He recently released a community and economic development plan that addresses union contract issues and an effort to increase tourism through resources already available in Plattsburgh, such as the beach and Plattsburgh International Airport.
“Arts and culture are an economic driver for our region,” Rosenquest said. “We’re already a destination, but how are we keeping (tourists) here?
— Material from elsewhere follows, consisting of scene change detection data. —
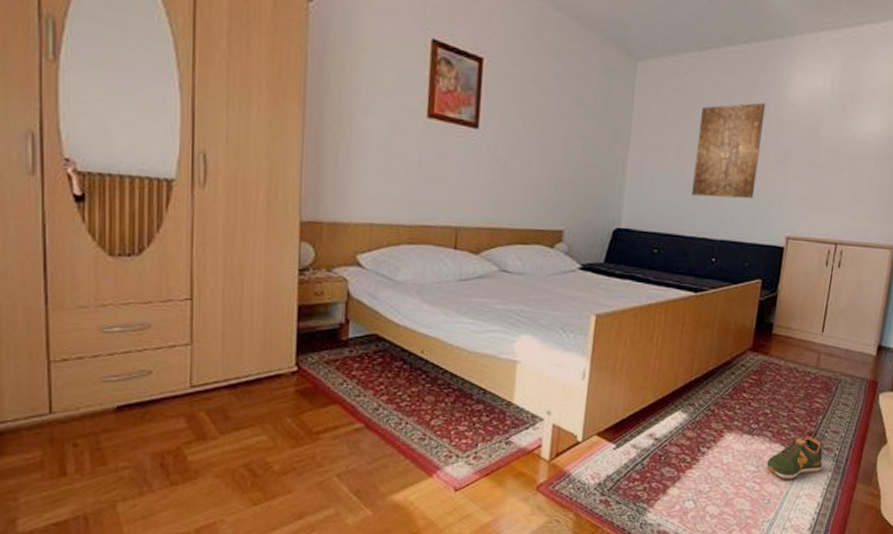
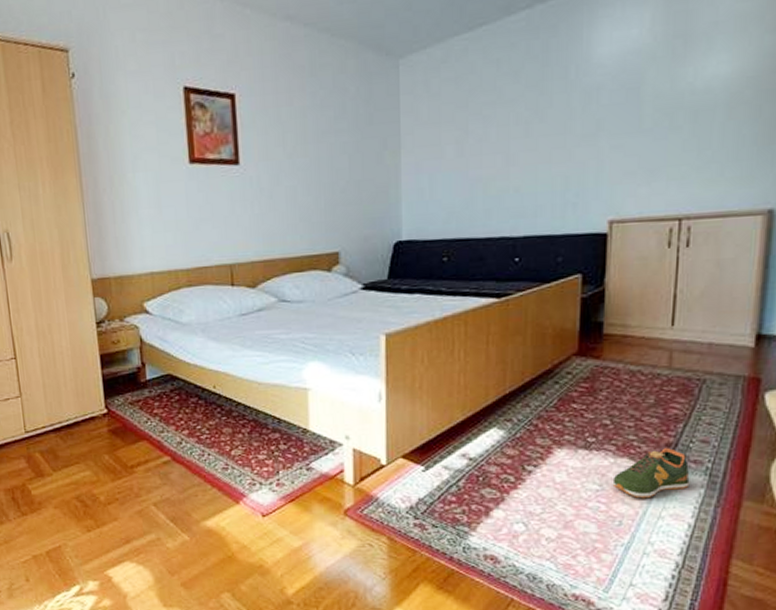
wall art: present [691,102,766,199] -> none [481,71,564,193]

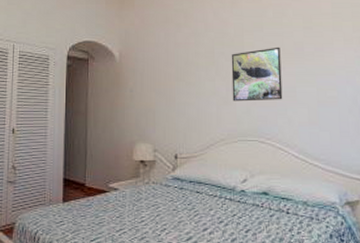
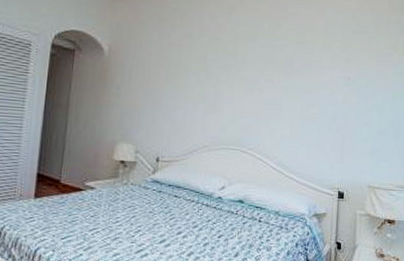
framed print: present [231,47,283,102] -> none [219,59,272,112]

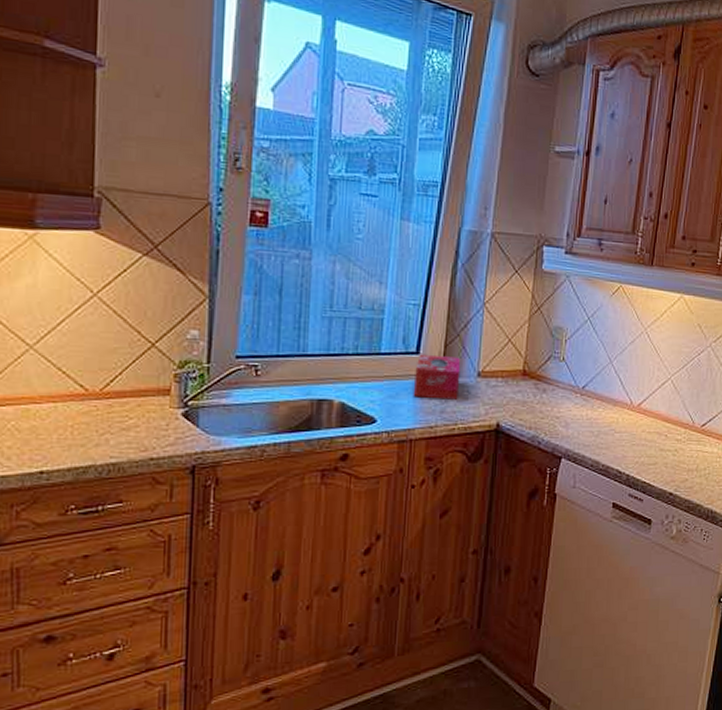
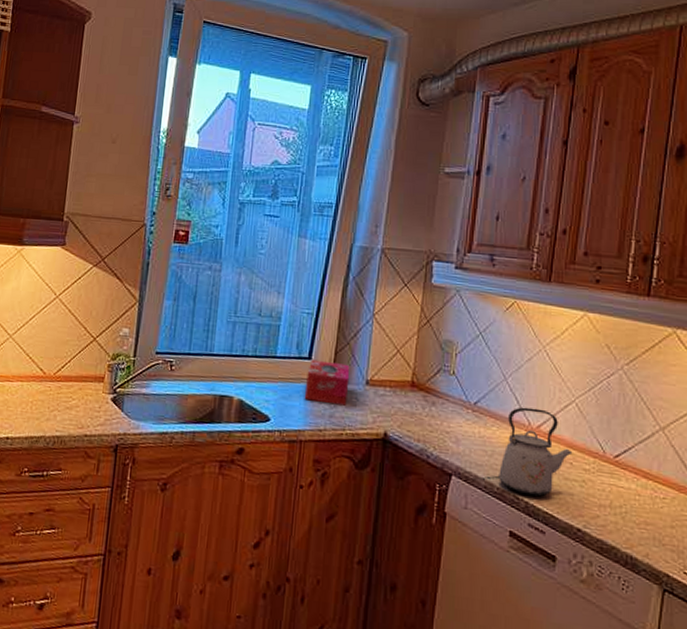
kettle: none [604,387,668,469] -> present [499,407,573,497]

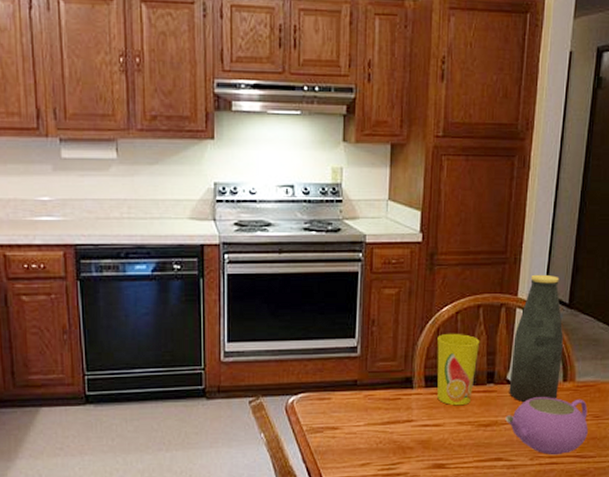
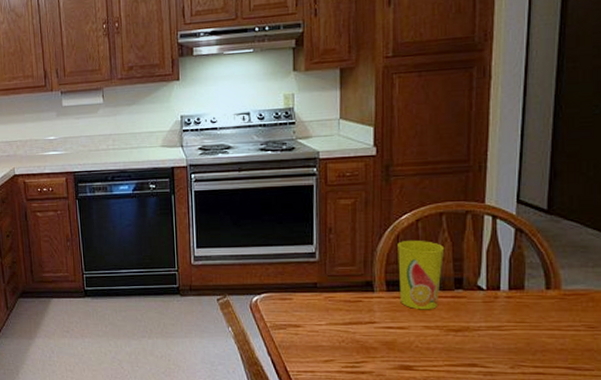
teapot: present [505,397,588,456] -> none [478,304,581,366]
bottle: present [509,274,563,403] -> none [480,180,543,310]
That’s the focus.”
Rosenquest says he would use technology to save the government time and money.
The candidates took similar stances on the importance of building and keeping a relationship with SUNY Plattsburgh, though the topic of affordable and safe housing for students garnered different answers.
After moving away to find a job after graduating from SUNY Plattsburgh, Rosenquest sees an opportunity to engage with the students and to create living-wage jobs in the area.
Tiffer wants to identify internship opportunities throughout the city.
“(Students) could give a lot to our community,” he said. “Companies need skilled workers; we have them.”
Calnon said some older housing is grandfathered in.
“We have to find ways to take properties that are technically habitable and make them (realistically) habitable,” he said. “That’s the kind of thing that will save lives ... and make student’s lives more rewarding.”
Rosenquest said the housing inspector’s job could be made easier by leveraging technology in the hopes that the services can be delivered more effectively.
Studies have already been done, Tiffer said, on how to make off-campus student-housing communities safer, and he wants to tap into that information.
The three candidates agreed that the newly renovated Strand Theatre is essential to downtown Plattsburgh.
“We need to rebuild our downtown around the Strand Theatre,” Calnon said.
Tiffer said the theater should be a focal point.
“We have to connect our downtown to our waterfront,” he added.